The line for entry at Centennial Field nearly stretches to Colchester Avenue; more than 30 minutes before first pitch, parking spots have evaporated. The smell of sunscreen lingers, kids buzz with the freedom of their outdoor voices and chatter bleeds into the sounds of the ballpark.

The Vermont Lake Monsters at bat during a June 8 game against the Westfield Starfires in Burlington.
Sweaty and patient, they’re all there to catch the Vermont Lake Monsters.
“Hotdog Hysteria” nights like this, on the first night of July, are one of a long list of promotions designed to drive crowds and keep them coming back, even on nights when the franks are the usual $4. Tonight, they’re just 25 cents, and predictably, the concession line snakes across the park to the bullpen on the other side.
From June to August, if the crowds are any indication, the Lake Monsters have made themselves a must-see event.
Just a few years ago, the future of baseball in Burlington was far from certain. In 2020, Major League Baseball shrunk its minor league circuit, and teams like the Lake Monsters were left on the outside looking in.
Those changes put a long history in peril: Between 1994 and 2020, the Lake Monsters boasted 132 Major League alumni. The team’s park, leased from the University of Vermont in the summer, was built in 1906 and is one of the oldest in the country. Over the course of 119 years, it hosted multiple Hall of Famers as they made their way to the big leagues.
That’s when Chris English stepped to the plate.
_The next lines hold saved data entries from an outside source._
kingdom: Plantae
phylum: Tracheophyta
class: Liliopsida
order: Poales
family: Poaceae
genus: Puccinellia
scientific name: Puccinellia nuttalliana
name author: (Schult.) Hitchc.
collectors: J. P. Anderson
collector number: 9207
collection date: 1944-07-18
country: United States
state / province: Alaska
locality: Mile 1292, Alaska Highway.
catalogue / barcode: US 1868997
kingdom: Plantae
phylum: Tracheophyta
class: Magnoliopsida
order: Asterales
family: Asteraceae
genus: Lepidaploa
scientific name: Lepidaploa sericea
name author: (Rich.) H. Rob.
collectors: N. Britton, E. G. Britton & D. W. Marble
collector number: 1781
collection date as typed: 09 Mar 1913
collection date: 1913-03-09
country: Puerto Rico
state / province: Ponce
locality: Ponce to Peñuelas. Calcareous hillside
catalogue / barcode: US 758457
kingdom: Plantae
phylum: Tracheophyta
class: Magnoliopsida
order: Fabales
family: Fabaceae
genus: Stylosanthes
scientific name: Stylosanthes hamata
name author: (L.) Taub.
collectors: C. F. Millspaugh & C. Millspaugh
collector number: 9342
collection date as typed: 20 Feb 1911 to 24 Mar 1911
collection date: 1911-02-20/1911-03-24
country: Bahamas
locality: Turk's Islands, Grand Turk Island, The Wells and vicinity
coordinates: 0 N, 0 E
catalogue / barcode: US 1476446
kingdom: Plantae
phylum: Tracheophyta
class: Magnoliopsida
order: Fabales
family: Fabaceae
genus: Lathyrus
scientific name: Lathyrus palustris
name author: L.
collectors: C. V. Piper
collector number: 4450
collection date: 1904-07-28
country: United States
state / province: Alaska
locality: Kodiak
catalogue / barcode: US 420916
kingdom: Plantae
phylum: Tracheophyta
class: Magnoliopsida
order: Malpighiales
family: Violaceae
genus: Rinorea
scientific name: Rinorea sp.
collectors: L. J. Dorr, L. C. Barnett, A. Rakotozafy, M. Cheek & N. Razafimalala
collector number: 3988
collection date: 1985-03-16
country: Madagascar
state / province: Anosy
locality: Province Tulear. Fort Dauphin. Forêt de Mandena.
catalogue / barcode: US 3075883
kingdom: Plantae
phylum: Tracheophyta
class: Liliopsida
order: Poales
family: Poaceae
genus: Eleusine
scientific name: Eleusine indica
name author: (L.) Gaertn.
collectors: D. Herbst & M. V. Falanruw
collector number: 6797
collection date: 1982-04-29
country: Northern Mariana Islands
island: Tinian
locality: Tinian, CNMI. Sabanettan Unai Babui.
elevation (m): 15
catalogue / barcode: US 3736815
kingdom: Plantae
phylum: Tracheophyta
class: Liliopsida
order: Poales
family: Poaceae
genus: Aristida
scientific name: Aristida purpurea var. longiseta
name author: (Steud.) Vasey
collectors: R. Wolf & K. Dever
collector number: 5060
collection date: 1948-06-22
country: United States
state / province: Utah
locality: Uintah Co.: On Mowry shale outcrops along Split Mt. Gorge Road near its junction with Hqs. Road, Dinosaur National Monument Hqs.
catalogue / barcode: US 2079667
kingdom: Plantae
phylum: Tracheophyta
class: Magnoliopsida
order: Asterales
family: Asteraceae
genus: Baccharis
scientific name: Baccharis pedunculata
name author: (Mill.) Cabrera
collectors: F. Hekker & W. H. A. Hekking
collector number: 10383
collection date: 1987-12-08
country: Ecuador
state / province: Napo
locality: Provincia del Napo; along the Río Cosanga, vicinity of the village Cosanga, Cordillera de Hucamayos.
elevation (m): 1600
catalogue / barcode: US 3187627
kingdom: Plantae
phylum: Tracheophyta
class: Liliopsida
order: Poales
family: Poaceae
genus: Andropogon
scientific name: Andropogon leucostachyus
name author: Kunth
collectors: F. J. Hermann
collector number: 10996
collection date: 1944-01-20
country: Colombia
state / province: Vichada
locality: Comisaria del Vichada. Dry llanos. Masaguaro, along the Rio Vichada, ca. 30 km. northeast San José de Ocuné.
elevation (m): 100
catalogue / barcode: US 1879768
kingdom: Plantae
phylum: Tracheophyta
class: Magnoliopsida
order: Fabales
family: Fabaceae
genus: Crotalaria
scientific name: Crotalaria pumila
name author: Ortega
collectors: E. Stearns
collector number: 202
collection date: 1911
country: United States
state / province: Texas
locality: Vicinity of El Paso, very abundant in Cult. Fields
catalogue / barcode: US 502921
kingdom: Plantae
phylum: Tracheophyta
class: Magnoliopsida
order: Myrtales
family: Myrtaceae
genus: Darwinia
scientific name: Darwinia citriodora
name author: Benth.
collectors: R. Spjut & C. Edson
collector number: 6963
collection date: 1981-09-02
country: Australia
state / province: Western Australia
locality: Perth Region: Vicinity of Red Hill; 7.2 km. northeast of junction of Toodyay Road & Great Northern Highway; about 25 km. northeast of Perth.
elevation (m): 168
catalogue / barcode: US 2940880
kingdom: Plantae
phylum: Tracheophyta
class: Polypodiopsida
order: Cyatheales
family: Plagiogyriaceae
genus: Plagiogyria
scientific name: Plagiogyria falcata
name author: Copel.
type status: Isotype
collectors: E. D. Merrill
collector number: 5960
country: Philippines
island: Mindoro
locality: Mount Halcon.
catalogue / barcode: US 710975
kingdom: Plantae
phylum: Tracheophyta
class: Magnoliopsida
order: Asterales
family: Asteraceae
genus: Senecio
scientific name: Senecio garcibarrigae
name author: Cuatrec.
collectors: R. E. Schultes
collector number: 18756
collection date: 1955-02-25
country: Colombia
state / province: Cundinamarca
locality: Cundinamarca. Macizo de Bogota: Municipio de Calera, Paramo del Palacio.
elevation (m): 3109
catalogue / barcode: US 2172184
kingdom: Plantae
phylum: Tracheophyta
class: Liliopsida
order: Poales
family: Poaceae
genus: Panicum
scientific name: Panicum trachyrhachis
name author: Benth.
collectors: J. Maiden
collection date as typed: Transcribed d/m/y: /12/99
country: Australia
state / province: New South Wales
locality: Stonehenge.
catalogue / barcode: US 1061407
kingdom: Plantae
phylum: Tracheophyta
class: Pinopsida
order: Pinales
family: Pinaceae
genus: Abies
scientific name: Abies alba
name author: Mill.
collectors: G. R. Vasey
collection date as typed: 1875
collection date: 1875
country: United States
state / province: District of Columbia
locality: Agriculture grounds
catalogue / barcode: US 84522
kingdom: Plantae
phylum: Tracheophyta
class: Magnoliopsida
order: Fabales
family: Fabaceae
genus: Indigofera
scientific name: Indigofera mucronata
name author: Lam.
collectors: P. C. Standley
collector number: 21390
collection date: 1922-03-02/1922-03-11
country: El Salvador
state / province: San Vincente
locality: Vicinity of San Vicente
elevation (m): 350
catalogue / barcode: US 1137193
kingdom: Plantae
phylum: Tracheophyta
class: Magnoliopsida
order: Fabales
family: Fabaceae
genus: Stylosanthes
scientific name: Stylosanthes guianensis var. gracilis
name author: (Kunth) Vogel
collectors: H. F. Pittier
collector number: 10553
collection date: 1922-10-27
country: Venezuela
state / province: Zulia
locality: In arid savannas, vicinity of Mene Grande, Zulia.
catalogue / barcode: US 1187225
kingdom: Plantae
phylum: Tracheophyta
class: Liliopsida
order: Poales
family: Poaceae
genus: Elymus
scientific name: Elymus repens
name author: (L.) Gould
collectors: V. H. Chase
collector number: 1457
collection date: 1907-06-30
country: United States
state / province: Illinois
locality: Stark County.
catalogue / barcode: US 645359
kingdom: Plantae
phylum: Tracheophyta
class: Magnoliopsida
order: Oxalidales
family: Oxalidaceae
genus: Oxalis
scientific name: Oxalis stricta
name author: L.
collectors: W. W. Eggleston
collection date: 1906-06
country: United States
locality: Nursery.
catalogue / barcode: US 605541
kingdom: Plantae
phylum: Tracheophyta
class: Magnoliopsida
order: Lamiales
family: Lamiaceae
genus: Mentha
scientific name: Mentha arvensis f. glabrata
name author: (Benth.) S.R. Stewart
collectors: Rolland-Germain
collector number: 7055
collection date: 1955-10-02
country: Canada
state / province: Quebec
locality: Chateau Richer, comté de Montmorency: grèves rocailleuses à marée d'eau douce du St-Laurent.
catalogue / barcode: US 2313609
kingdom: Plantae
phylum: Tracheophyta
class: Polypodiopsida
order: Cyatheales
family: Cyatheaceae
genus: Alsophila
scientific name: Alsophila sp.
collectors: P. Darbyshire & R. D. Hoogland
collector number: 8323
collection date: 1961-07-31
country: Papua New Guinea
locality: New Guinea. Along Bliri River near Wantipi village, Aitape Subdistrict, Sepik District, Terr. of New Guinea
A native of Montreal, English led the Nos Amours Baseball Club group that purchased the Lake Monsters in March 2021. With no MLB club providing players, the front office needed to find ways to build a roster — and swiftly.
One of English’s first calls was to former general manager C.J. Knudsen.

The Lake Monsters franchise looked for a way to keep baseball in Vermont after losing its affiliation with MLB.
English called once, then again, Knudsen said, with the former manager rebuffing the idea of rejoining the team.
“Then he called me a third time,” Knudsen said, and the two came to an agreement: Knudsen would come back.
“We had no players,” he said. “It was basically myself, Chris and Morgan Brown, who’s our director of baseball operations, and we were able to rebuild the franchise and rebuild the roster.”
The franchise’s reinvention as part of a summer league for college players began that first summer in 2021.
“We had 67 different players play for us, 11 Vermonters, and somehow we were able to put together an amazing win streak,” Knudsen said.
A championship trophy in the team’s inaugural 2021 season in the Futures Collegiate League followed.
In affiliated minor league baseball, the Major League club has complete control of the coaches and players on the field for its smaller counterpart.
As an amateur team, the Lake Monsters have enjoyed a newfound flexibility to build rosters on the field that represent Vermont while committing more firmly to partnerships with Vermont businesses off the field, Knudsen said.
“I think the fans loved it because the level of baseball is much better than when it was a single-A, short season,” Knudsen said. “The guys are all in college. They’re from all across the country, but there’s also some Vermont identity here.”
(Via Community News Service, a University of Vermont journalism internship.)